Director David Green and writer Henry Gayden get so caught up in making their love letter to the aforementioned films that they lose sight of what made those features so endearing: realistic, likable characters having honest reactions to extraordinary situations.

In fact, the movie can't even get reactions to (mostly) non-alien situations right. For example, when Echo's version of Elle Fanning from Super 8 enters her bedroom, she finds that not only have the three leads broken in, they've made a complete mess with the help of the alien chittering away inside their backpack. Instead of panicking, calling for her parents or demanding to know what the hell is going on in a convincing way, she insists on accompanying these three kids with whom she seemingly has no real relationship.



The problem with putting Echo through the found-footage lens is that the format inherently draws a greater level of scrutiny to the choices the characters make, as the audience is at ground level with them. Films like Cloverfield and Chronicle compensate for that by endowing their “ordinary” characters with an emotional consistency in response to the “only in a movie” events that unfold around them. Echo can’t be bothered with such things, as it’s seemingly more concerned with hitting all the movies on its checklist than creating a film worth caring about.

These observations may seem harsh, or nitpicky, for a kids’ movie.

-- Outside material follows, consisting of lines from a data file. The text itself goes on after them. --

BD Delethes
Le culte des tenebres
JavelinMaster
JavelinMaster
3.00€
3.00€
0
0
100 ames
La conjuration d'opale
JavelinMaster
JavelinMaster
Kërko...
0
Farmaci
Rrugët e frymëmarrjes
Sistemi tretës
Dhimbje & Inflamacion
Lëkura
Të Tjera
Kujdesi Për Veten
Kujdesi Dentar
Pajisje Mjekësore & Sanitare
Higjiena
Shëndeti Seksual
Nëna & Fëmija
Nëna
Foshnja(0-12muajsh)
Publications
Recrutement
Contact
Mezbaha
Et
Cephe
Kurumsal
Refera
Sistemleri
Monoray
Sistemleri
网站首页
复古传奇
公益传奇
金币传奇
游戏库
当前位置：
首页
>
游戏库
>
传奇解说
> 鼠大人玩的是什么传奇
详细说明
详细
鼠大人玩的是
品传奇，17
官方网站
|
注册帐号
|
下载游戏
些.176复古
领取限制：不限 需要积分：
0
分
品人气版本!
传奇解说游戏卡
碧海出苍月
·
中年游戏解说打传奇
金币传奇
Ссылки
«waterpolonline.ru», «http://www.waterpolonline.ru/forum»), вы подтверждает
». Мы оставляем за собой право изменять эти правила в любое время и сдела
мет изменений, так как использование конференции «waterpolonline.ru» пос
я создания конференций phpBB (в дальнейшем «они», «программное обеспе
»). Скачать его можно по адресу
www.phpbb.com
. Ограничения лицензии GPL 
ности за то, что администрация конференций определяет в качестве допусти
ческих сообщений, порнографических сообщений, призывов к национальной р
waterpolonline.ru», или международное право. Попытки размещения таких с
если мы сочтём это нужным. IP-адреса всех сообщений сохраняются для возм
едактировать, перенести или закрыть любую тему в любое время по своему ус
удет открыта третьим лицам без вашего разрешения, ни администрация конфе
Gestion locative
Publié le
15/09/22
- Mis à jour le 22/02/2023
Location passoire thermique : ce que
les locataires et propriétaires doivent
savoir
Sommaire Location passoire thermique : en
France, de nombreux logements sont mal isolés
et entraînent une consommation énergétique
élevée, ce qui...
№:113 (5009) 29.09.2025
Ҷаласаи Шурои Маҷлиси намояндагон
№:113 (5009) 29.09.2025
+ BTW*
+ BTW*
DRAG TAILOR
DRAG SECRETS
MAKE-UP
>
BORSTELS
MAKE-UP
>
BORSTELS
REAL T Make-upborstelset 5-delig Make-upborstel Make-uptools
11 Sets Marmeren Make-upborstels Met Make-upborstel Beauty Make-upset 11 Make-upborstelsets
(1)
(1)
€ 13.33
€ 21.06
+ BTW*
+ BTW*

However, the film invites that, and continues this summer’s apparent mandate to deliver stories and characters that are easy for audiences to dismiss.

Even in a movie about aliens that can disassemble objects at will, characters have to realistically orient themselves to the craziness in their world -- or at the very least, fake it well enough that viewers can’t tell because they’re so invested in the people onscreen. Otherwise, all you get is a new take on a familiar idea that lacks anything worth latching onto outside of your arm rests in frustration.

What you get is a movie like this one.

Earth to Echo opens Wednesday nationwide.